A: Injuries, in most cases, are more mentally challenging than physically challenging to recover from. And depending on when your injury occurs (freshman year vs. junior year), you may have a little tougher route to getting scholarship offers, but it’s not impossible. Yes, you can come back from most injuries—it just takes plenty of extra patience, work and faith.
This may be one of the toughest setbacks you’ve been through, so understand this: a positive attitude will take you everywhere, a negative attitude will take you nowhere. You may have been on the radar with coaches or in communication with them, and they may have eliminated you from their ‘actively recruiting list’ after you got injured.
Most coaching staffs have a database where they keep track of who they are actively recruiting—as well as underclassmen too young to contact, players they were previously recruiting who they’ve eliminated and players who they were recruiting who’ve committed to other schools. Since recruiting is fluid, they usually keep everyone’s information on file who they have evaluated or contacted. Players commit, decommit, get injured, get lazy, can’t get the grades or test scores so these recruiting lists change weekly!
If you were in contact with coaches before your injury or received a questionnaire or camp invite—reach back out to those schools and coaches and update them on your status. Some coaches will continue to recruit you through your recovery if you are a high-level prospect, others may not.
Or, you may have to start your recruitment from scratch after your rehab!

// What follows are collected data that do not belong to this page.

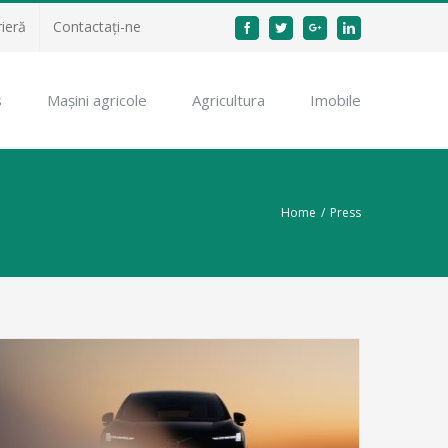
rieră
Contactați-ne
Facebook
Twitter
Google+
Linkedin
s
Mașini agricole
Agricultura
Imobile
Home
/
Press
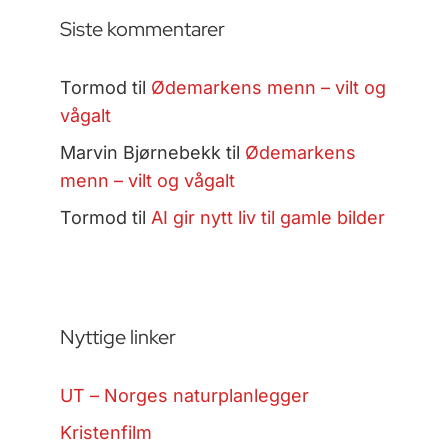
Siste kommentarer
Tormod
til
Ødemarkens menn – vilt og
vågalt
Marvin Bjørnebekk
til
Ødemarkens
menn – vilt og vågalt
Tormod
til
AI gir nytt liv til gamle bilder
Nyttige linker
UT – Norges naturplanlegger
Kristenfilm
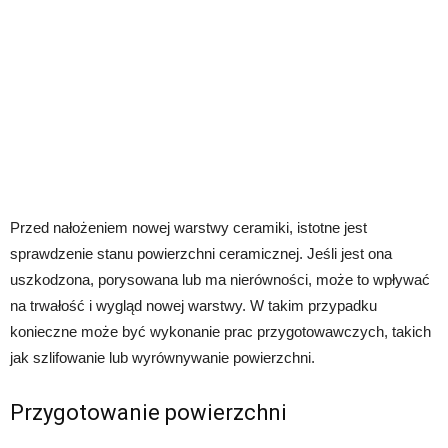
Przed nałożeniem nowej warstwy ceramiki, istotne jest
sprawdzenie stanu powierzchni ceramicznej. Jeśli jest ona
uszkodzona, porysowana lub ma nierówności, może to wpływać
na trwałość i wygląd nowej warstwy. W takim przypadku
konieczne może być wykonanie prac przygotowawczych, takich
jak szlifowanie lub wyrównywanie powierzchni.
Przygotowanie powierzchni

The #1 Rule to remember in order to get recruited is that coaches MUST see you play either in person or on tape—in order to be legitimately interested in recruiting you. There are multiple ways that this happens—but you must be “seen” (in person or on film) in order for a coach to have a real reason to recruit you.
Along with your rehab, you must keep building your position-specific skills. Just because you are restricted with certain drills important to your position, that can’t stop you from developing other position-specific skills. If you have a leg injury, work on your ball handling. If you have a hand injury work on your speed, conditioning, burst and leg strength. If you are confided to a full body cast—guess what—watch film, become a master of the playbook, develop toughness and competitiveness. You can ALWAYS get better at something. Don’t let your injury sink you.
Coming off injury, you don’t have recent film that can help you with the process, but camps can definitely compensate for that. Camps are a great way to get on the map (if you’re recovering from injury or not) as a potential recruit. Camps give coaches a chance to see you play, up close and in person, and it gives you a chance to network with coaches from other schools as well. Even if the school hosting the camp may not be interested in recruiting you at the time, there are likely coaches from smaller, local schools who may develop interest.
For most athletes, recovering from injury is just as mentally tough as it is physically tough. It’s important to work on the mental aspect of your recover and working to become mentally tough through your recovery—not “if” but “when.”